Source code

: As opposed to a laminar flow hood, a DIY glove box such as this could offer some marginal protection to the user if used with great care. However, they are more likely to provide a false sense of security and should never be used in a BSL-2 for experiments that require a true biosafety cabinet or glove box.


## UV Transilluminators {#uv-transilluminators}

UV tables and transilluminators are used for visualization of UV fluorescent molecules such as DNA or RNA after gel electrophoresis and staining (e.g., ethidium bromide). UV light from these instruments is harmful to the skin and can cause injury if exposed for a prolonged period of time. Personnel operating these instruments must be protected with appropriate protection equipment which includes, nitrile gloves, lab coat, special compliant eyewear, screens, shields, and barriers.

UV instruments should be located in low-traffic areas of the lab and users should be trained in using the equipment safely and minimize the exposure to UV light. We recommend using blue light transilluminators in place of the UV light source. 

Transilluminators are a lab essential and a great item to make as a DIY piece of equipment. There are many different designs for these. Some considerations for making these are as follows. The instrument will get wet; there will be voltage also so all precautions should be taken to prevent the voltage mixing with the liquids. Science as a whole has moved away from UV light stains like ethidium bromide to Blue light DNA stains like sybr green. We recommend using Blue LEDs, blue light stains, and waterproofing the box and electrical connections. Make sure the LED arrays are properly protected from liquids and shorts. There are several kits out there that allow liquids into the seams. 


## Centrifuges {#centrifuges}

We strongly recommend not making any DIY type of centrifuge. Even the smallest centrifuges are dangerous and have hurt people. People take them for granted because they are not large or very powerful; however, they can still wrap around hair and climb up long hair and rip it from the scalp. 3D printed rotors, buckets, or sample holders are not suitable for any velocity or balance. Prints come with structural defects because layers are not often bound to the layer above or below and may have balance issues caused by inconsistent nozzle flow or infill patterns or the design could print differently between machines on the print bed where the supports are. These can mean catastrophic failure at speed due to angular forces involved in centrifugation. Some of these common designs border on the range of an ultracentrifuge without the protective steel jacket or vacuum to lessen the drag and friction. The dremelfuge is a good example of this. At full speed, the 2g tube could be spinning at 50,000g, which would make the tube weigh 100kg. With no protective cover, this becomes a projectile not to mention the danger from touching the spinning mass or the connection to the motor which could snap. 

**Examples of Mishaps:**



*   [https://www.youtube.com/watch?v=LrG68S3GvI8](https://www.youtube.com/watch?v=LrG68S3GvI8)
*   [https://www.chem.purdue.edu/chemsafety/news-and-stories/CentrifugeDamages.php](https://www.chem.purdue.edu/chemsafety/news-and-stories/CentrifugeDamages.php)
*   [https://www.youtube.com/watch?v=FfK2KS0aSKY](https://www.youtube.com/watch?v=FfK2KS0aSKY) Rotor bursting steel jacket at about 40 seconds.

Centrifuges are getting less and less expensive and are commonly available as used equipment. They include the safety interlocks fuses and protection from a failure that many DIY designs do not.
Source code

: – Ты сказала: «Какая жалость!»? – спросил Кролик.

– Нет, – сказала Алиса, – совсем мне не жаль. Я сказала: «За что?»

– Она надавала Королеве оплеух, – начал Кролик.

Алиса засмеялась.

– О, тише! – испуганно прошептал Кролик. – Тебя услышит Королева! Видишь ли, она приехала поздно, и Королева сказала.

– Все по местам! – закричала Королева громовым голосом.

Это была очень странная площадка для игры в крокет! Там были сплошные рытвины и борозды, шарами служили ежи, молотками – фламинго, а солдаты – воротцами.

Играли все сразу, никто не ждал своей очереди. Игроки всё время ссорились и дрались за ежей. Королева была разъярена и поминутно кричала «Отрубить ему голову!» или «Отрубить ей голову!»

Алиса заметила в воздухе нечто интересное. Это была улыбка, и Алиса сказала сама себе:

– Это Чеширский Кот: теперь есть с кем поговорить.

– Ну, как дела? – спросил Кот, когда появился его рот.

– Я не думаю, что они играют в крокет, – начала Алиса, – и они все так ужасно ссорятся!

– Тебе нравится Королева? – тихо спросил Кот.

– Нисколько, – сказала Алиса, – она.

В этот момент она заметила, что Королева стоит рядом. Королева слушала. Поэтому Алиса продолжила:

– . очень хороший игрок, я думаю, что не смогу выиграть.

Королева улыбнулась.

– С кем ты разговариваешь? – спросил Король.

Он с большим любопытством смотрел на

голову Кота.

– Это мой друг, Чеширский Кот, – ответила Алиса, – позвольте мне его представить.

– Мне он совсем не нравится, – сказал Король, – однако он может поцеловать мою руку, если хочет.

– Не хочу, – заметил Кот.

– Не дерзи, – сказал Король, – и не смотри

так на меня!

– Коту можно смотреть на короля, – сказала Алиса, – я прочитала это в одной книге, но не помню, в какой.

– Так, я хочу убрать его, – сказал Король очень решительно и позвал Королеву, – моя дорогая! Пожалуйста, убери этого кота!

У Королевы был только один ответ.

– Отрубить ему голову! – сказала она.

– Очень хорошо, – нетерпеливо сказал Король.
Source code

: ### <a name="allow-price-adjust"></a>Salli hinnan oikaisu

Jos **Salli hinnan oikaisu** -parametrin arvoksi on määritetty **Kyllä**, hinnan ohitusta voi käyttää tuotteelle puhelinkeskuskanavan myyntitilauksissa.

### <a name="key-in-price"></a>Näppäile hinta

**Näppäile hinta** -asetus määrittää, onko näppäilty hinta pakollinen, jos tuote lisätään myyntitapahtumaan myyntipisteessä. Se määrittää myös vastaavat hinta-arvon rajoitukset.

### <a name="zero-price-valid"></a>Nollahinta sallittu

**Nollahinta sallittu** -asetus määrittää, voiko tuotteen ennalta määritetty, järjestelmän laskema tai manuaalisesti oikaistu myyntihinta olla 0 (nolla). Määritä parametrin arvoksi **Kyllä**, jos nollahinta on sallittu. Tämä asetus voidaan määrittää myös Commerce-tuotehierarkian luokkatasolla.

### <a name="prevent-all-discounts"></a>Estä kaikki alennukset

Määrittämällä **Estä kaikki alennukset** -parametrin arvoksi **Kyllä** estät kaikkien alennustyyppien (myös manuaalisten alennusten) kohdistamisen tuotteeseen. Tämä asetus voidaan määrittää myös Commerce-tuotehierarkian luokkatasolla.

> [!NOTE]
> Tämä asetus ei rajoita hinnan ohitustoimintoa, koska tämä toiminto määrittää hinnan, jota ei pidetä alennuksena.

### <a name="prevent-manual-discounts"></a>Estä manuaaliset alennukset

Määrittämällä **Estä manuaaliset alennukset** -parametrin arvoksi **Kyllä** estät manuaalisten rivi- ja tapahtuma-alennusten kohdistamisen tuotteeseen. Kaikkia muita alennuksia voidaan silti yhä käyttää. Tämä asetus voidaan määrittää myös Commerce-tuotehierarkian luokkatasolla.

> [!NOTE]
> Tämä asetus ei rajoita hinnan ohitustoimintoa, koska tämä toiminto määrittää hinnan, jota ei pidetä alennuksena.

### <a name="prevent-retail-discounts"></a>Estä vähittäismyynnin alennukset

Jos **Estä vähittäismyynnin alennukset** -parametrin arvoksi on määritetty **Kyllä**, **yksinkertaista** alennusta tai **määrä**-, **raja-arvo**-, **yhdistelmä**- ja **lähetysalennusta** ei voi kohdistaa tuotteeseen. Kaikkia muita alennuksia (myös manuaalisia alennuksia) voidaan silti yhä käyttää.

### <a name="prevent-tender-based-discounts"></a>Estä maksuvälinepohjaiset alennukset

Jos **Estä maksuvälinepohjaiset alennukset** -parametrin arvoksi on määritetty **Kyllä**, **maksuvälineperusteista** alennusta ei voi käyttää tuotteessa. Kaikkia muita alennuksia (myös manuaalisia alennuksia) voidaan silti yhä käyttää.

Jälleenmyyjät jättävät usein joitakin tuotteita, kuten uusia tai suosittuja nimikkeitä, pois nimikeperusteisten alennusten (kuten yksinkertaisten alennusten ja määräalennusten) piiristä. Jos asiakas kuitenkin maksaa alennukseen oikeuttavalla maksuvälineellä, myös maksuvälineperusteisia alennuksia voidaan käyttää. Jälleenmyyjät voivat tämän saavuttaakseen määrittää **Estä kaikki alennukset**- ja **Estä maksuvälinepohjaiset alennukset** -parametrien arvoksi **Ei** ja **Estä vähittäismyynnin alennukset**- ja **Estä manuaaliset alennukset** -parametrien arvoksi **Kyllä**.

──────

• What the task asks: Up to and including the line with "Transilluminators are a", repeat the data exactly, starting from its first line; nothing else belongs in the response.

• Answer area:
Source code

: As opposed to a laminar flow hood, a DIY glove box such as this could offer some marginal protection to the user if used with great care. However, they are more likely to provide a false sense of security and should never be used in a BSL-2 for experiments that require a true biosafety cabinet or glove box.


## UV Transilluminators {#uv-transilluminators}

UV tables and transilluminators are used for visualization of UV fluorescent molecules such as DNA or RNA after gel electrophoresis and staining (e.g., ethidium bromide). UV light from these instruments is harmful to the skin and can cause injury if exposed for a prolonged period of time. Personnel operating these instruments must be protected with appropriate protection equipment which includes, nitrile gloves, lab coat, special compliant eyewear, screens, shields, and barriers.

UV instruments should be located in low-traffic areas of the lab and users should be trained in using the equipment safely and minimize the exposure to UV light. We recommend using blue light transilluminators in place of the UV light source. 

Transilluminators are a lab essential and a great item to make as a DIY piece of equipment. There are many different designs for these. Some considerations for making these are as follows. The instrument will get wet; there will be voltage also so all precautions should be taken to prevent the voltage mixing with the liquids. Science as a whole has moved away from UV light stains like ethidium bromide to Blue light DNA stains like sybr green. We recommend using Blue LEDs, blue light stains, and waterproofing the box and electrical connections. Make sure the LED arrays are properly protected from liquids and shorts. There are several kits out there that allow liquids into the seams. 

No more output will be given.